O pijama ainda tinha desenho de ursinhos, mas em cima da escrivaninha ficaram os formulários para a carta de motorista. Morrer aos dezoito anos é muita maldade, significa não ter quase vivido.
Cartas do namorado, livros da faculdade e bichinhos de pelúcia; minha filha não chegou a crescer realmente, estava naquela transição entre menina e mulher.
Posso imaginar, mas nunca vou saber como ela estaria hoje.
Meu mundo vai diminuindo a cada dia, fica difícil saber o que tem importância, medir e pesar todas as coisas; é relevante saber de política? Nem sei o que aconteceu nas olimpíadas.
Existe ainda em mim um cantinho obscuro, desconhecido, que me faz pensar nas reações que tive e que tenho; nunca vou entender porque tive tanta pressa em me desfazer de tudo.
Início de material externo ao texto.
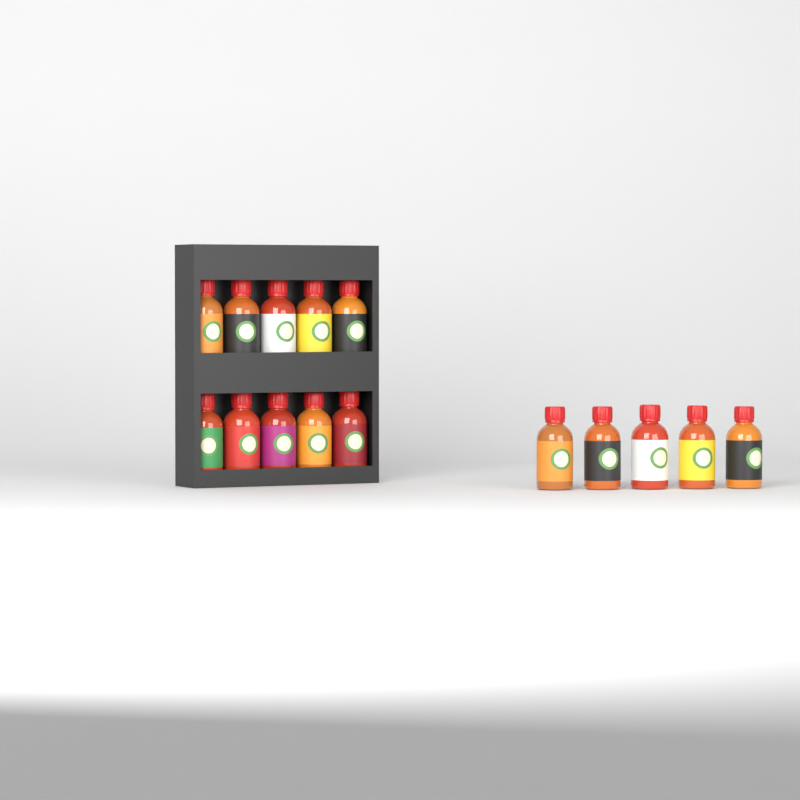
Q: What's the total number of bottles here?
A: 15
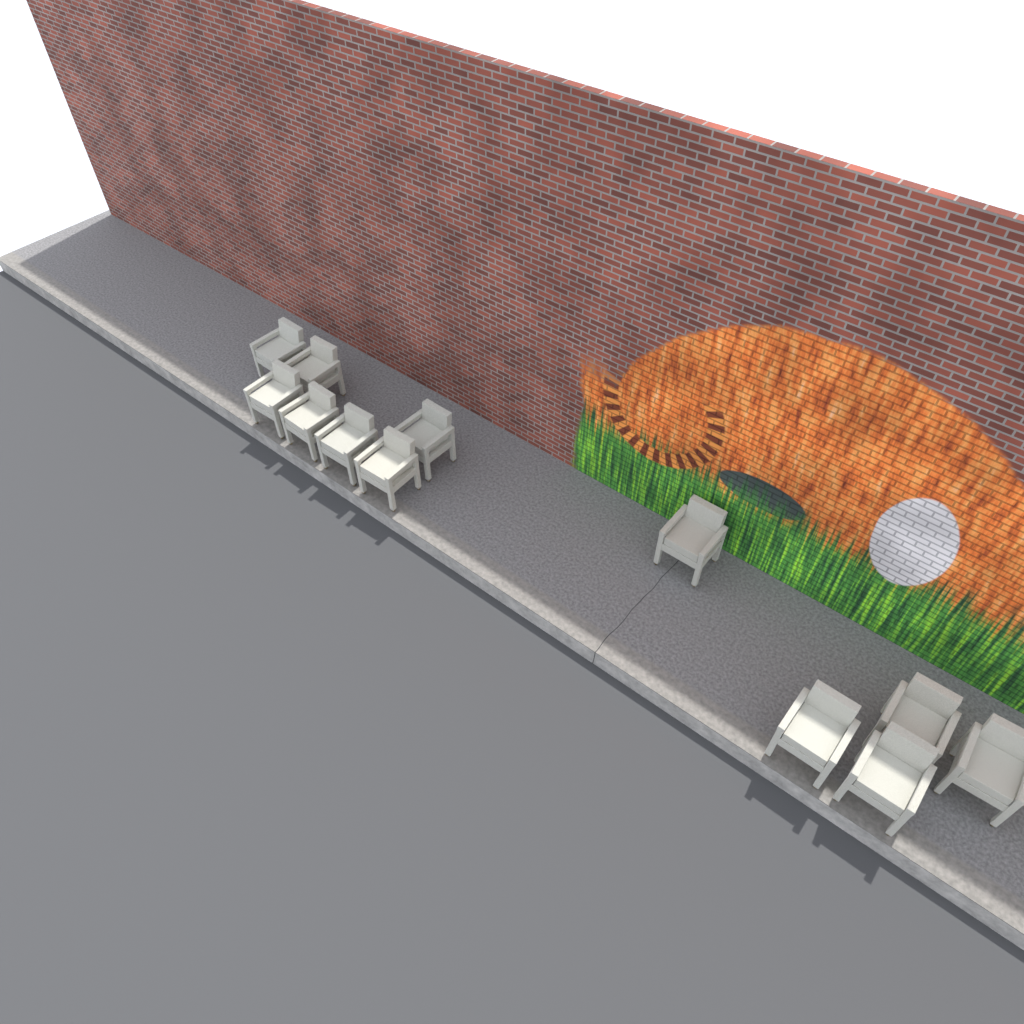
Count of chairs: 12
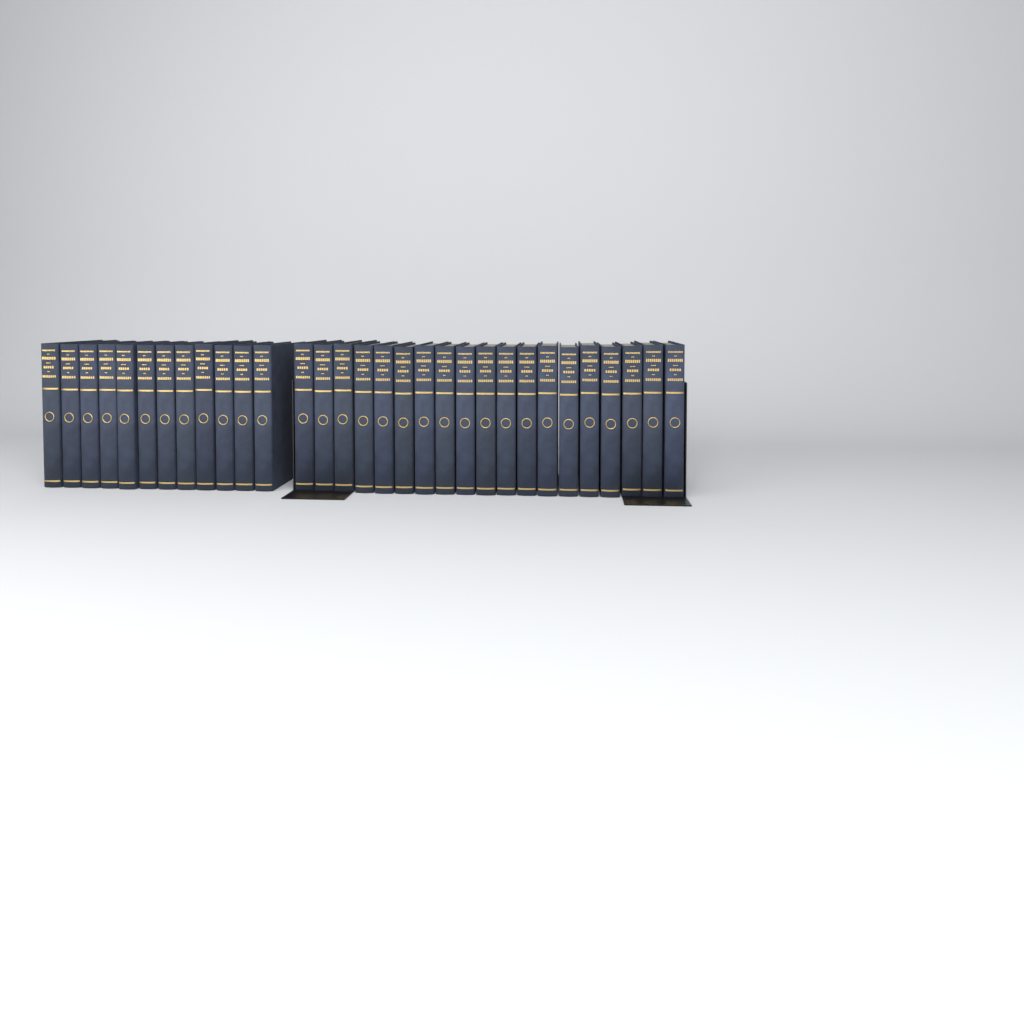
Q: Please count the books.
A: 31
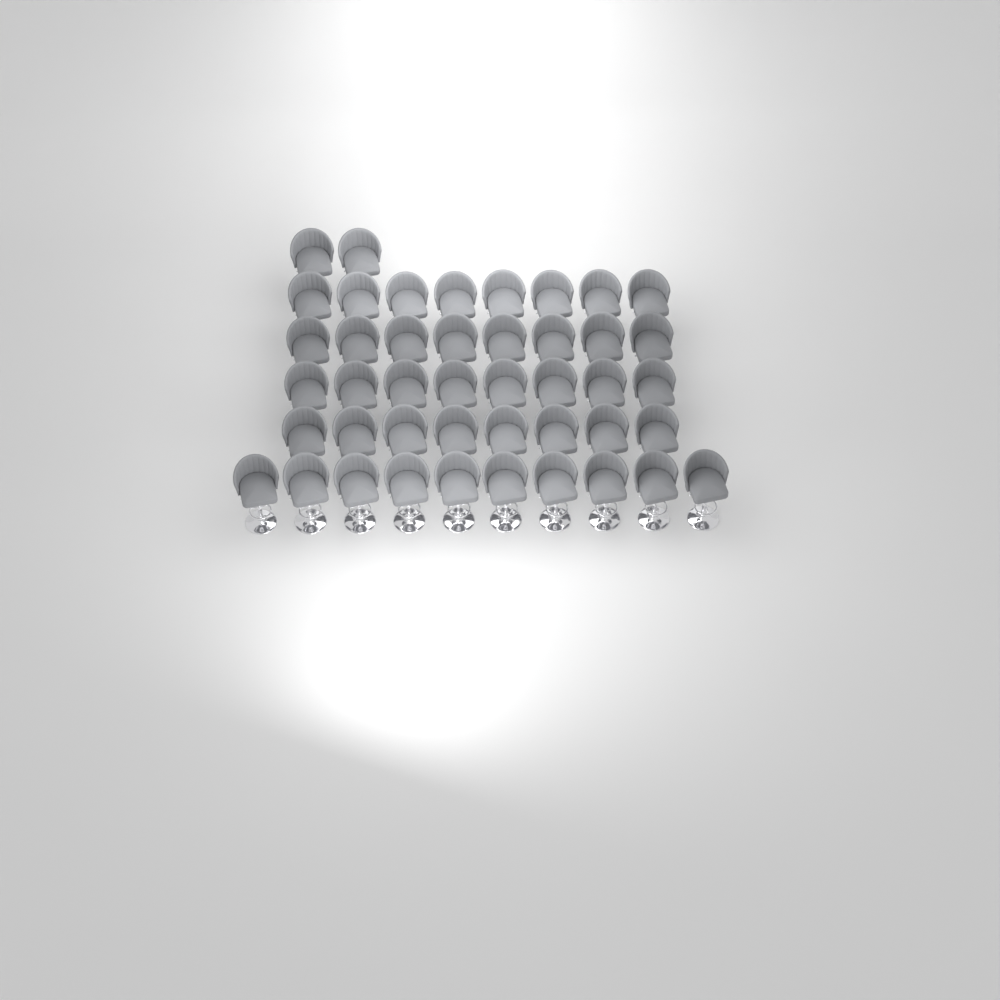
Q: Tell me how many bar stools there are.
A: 44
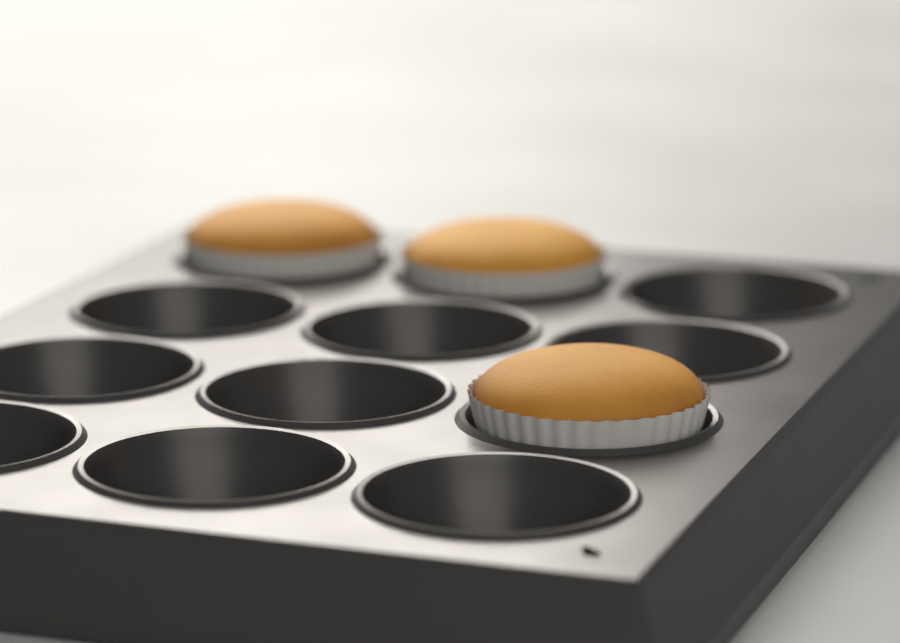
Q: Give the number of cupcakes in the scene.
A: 3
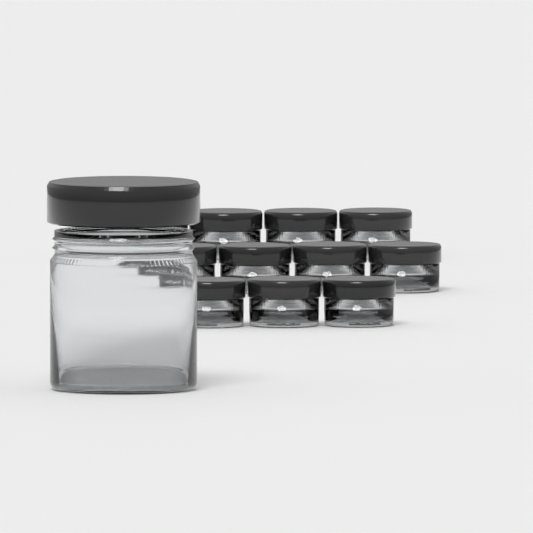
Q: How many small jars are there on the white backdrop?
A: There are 11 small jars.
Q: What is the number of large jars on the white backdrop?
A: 1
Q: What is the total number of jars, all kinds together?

Imagino que meu coração nunca quis acreditar. Eu queria que tudo passasse, passasse; eu sabia que ia morrer. Me arrependo das decisões que tomei, mesmo porque, sobreviver me machuca e me envergonha.
Essa doença chamada morte dos que ficam, mata tanto quanto a própria morte, mas de maneira lenta e dolorida; é como estar sendo torturada todos os dias.
Penitência, carma, missão ou destino? O que sei, é que dói. Dói não ter sua companhia, não ter seu futuro pela frente; dói não ter comigo o grande amor da minha vida; dói profundamente pensar que minha filha não tem mais vida.
Todas as outras pessoas seguiram em frente realizando seus sonhos; esqueço de outras mortes porque me parece que só ela não está aqui e que direito a vida tinha de levá-la tão cedo? Mais três meses e ela estaria formada, provavelmente namorando, dirigindo, viajando...
Pode ser que eu ainda sinta algum tipo de amor pelas pessoas; o grande e mais profundo amor está nas minhas lembranças; quem sabe eu ainda saiba amar, mas não mais da mesma maneira e com a mesma intensidade.